** The data follows **

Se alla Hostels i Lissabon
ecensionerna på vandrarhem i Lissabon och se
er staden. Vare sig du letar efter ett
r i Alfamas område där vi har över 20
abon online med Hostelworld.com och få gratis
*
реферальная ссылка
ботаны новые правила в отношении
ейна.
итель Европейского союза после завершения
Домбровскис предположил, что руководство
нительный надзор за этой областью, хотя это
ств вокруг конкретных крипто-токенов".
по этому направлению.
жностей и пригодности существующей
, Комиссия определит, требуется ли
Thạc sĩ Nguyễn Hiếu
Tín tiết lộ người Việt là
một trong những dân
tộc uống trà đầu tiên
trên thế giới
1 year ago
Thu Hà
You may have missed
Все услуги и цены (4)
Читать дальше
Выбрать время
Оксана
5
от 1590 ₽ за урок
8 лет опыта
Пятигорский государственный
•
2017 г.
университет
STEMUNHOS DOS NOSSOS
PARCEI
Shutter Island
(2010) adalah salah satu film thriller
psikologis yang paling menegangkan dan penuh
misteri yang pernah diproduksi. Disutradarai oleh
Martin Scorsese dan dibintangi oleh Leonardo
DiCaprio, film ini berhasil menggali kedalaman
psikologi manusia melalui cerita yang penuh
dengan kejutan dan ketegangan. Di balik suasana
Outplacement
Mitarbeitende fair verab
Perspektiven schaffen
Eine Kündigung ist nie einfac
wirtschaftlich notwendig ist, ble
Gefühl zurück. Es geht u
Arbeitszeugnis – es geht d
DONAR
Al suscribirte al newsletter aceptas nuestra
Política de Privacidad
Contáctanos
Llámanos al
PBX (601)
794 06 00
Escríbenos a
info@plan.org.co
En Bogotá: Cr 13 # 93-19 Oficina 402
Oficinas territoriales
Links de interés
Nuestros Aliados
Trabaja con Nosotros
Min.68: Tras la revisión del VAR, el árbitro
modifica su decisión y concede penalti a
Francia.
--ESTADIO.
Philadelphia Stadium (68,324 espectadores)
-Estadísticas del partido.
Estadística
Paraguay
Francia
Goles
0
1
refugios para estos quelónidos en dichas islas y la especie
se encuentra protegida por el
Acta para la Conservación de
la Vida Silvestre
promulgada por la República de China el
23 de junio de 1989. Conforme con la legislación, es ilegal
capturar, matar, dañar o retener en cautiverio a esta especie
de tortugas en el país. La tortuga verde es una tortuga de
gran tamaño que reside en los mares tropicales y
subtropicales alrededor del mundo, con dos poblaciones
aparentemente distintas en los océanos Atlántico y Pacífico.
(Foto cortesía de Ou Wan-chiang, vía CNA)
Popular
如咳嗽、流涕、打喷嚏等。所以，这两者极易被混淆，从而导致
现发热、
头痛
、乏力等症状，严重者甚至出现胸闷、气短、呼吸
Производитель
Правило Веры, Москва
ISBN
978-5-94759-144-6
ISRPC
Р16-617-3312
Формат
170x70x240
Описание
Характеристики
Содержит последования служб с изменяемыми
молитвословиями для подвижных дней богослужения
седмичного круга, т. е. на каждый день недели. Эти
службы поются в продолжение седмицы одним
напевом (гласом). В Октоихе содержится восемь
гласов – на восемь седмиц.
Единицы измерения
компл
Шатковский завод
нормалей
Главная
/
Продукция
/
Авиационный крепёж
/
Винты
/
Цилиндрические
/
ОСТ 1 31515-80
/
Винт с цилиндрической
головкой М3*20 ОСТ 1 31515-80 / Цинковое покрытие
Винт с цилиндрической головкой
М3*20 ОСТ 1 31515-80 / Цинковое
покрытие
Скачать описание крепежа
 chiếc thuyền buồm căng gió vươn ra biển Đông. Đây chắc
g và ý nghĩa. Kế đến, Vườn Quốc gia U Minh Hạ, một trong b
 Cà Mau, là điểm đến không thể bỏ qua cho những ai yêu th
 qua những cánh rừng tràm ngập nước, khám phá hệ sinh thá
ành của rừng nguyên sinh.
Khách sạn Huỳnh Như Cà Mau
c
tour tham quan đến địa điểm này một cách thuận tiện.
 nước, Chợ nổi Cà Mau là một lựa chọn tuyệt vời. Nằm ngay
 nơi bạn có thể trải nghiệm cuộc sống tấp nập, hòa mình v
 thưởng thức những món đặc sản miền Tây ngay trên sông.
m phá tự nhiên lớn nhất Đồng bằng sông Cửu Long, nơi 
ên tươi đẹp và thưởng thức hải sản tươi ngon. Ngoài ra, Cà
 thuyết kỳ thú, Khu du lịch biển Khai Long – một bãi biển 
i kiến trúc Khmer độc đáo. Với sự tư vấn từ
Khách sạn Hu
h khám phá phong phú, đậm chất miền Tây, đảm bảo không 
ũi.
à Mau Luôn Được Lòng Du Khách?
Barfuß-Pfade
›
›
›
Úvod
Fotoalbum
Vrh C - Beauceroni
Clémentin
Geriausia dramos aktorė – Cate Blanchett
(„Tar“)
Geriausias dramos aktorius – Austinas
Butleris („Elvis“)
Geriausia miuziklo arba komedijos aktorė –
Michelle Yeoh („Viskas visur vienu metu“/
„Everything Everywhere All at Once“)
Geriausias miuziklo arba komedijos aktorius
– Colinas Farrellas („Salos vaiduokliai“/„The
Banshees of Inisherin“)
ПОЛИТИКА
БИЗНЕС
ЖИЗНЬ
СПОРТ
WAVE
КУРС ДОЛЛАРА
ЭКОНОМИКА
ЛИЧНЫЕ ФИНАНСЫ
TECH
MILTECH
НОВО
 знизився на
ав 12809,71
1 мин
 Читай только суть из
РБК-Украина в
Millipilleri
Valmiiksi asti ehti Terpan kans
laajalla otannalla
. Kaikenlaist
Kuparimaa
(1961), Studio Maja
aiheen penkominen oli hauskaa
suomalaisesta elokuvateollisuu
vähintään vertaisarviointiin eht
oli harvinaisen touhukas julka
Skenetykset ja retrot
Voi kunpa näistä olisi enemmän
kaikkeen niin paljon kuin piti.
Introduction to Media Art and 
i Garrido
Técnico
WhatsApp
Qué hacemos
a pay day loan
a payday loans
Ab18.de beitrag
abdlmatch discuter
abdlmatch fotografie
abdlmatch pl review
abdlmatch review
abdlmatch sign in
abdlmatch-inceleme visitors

** End of The data **

### [Action item]
Go through the records and copy all of them exactly.

### [Solution to the exercise]
Se alla Hostels i Lissabon
ecensionerna på vandrarhem i Lissabon och se
er staden. Vare sig du letar efter ett
r i Alfamas område där vi har över 20
abon online med Hostelworld.com och få gratis
*
реферальная ссылка
ботаны новые правила в отношении
ейна.
итель Европейского союза после завершения
Домбровскис предположил, что руководство
нительный надзор за этой областью, хотя это
ств вокруг конкретных крипто-токенов".
по этому направлению.
жностей и пригодности существующей
, Комиссия определит, требуется ли
Thạc sĩ Nguyễn Hiếu
Tín tiết lộ người Việt là
một trong những dân
tộc uống trà đầu tiên
trên thế giới
1 year ago
Thu Hà
You may have missed
Все услуги и цены (4)
Читать дальше
Выбрать время
Оксана
5
от 1590 ₽ за урок
8 лет опыта
Пятигорский государственный
•
2017 г.
университет
STEMUNHOS DOS NOSSOS
PARCEI
Shutter Island
(2010) adalah salah satu film thriller
psikologis yang paling menegangkan dan penuh
misteri yang pernah diproduksi. Disutradarai oleh
Martin Scorsese dan dibintangi oleh Leonardo
DiCaprio, film ini berhasil menggali kedalaman
psikologi manusia melalui cerita yang penuh
dengan kejutan dan ketegangan. Di balik suasana
Outplacement
Mitarbeitende fair verab
Perspektiven schaffen
Eine Kündigung ist nie einfac
wirtschaftlich notwendig ist, ble
Gefühl zurück. Es geht u
Arbeitszeugnis – es geht d
DONAR
Al suscribirte al newsletter aceptas nuestra
Política de Privacidad
Contáctanos
Llámanos al
PBX (601)
794 06 00
Escríbenos a
info@plan.org.co
En Bogotá: Cr 13 # 93-19 Oficina 402
Oficinas territoriales
Links de interés
Nuestros Aliados
Trabaja con Nosotros
Min.68: Tras la revisión del VAR, el árbitro
modifica su decisión y concede penalti a
Francia.
--ESTADIO.
Philadelphia Stadium (68,324 espectadores)
-Estadísticas del partido.
Estadística
Paraguay
Francia
Goles
0
1
refugios para estos quelónidos en dichas islas y la especie
se encuentra protegida por el
Acta para la Conservación de
la Vida Silvestre
promulgada por la República de China el
23 de junio de 1989. Conforme con la legislación, es ilegal
capturar, matar, dañar o retener en cautiverio a esta especie
de tortugas en el país. La tortuga verde es una tortuga de
gran tamaño que reside en los mares tropicales y
subtropicales alrededor del mundo, con dos poblaciones
aparentemente distintas en los océanos Atlántico y Pacífico.
(Foto cortesía de Ou Wan-chiang, vía CNA)
Popular
如咳嗽、流涕、打喷嚏等。所以，这两者极易被混淆，从而导致
现发热、
头痛
、乏力等症状，严重者甚至出现胸闷、气短、呼吸
Производитель
Правило Веры, Москва
ISBN
978-5-94759-144-6
ISRPC
Р16-617-3312
Формат
170x70x240
Описание
Характеристики
Содержит последования служб с изменяемыми
молитвословиями для подвижных дней богослужения
седмичного круга, т. е. на каждый день недели. Эти
службы поются в продолжение седмицы одним
напевом (гласом). В Октоихе содержится восемь
гласов – на восемь седмиц.
Единицы измерения
компл
Шатковский завод
нормалей
Главная
/
Продукция
/
Авиационный крепёж
/
Винты
/
Цилиндрические
/
ОСТ 1 31515-80
/
Винт с цилиндрической
головкой М3*20 ОСТ 1 31515-80 / Цинковое покрытие
Винт с цилиндрической головкой
М3*20 ОСТ 1 31515-80 / Цинковое
покрытие
Скачать описание крепежа
 chiếc thuyền buồm căng gió vươn ra biển Đông. Đây chắc
g và ý nghĩa. Kế đến, Vườn Quốc gia U Minh Hạ, một trong b
 Cà Mau, là điểm đến không thể bỏ qua cho những ai yêu th
 qua những cánh rừng tràm ngập nước, khám phá hệ sinh thá
ành của rừng nguyên sinh.
Khách sạn Huỳnh Như Cà Mau
c
tour tham quan đến địa điểm này một cách thuận tiện.
 nước, Chợ nổi Cà Mau là một lựa chọn tuyệt vời. Nằm ngay
 nơi bạn có thể trải nghiệm cuộc sống tấp nập, hòa mình v
 thưởng thức những món đặc sản miền Tây ngay trên sông.
m phá tự nhiên lớn nhất Đồng bằng sông Cửu Long, nơi 
ên tươi đẹp và thưởng thức hải sản tươi ngon. Ngoài ra, Cà
 thuyết kỳ thú, Khu du lịch biển Khai Long – một bãi biển 
i kiến trúc Khmer độc đáo. Với sự tư vấn từ
Khách sạn Hu
h khám phá phong phú, đậm chất miền Tây, đảm bảo không 
ũi.
à Mau Luôn Được Lòng Du Khách?
Barfuß-Pfade
›
›
›
Úvod
Fotoalbum
Vrh C - Beauceroni
Clémentin
Geriausia dramos aktorė – Cate Blanchett
(„Tar“)
Geriausias dramos aktorius – Austinas
Butleris („Elvis“)
Geriausia miuziklo arba komedijos aktorė –
Michelle Yeoh („Viskas visur vienu metu“/
„Everything Everywhere All at Once“)
Geriausias miuziklo arba komedijos aktorius
– Colinas Farrellas („Salos vaiduokliai“/„The
Banshees of Inisherin“)
ПОЛИТИКА
БИЗНЕС
ЖИЗНЬ
СПОРТ
WAVE
КУРС ДОЛЛАРА
ЭКОНОМИКА
ЛИЧНЫЕ ФИНАНСЫ
TECH
MILTECH
НОВО
 знизився на
ав 12809,71
1 мин
 Читай только суть из
РБК-Украина в
Millipilleri
Valmiiksi asti ehti Terpan kans
laajalla otannalla
. Kaikenlaist
Kuparimaa
(1961), Studio Maja
aiheen penkominen oli hauskaa
suomalaisesta elokuvateollisuu
vähintään vertaisarviointiin eht
oli harvinaisen touhukas julka
Skenetykset ja retrot
Voi kunpa näistä olisi enemmän
kaikkeen niin paljon kuin piti.
Introduction to Media Art and 
i Garrido
Técnico
WhatsApp
Qué hacemos
a pay day loan
a payday loans
Ab18.de beitrag
abdlmatch discuter
abdlmatch fotografie
abdlmatch pl review
abdlmatch review
abdlmatch sign in
abdlmatch-inceleme visitors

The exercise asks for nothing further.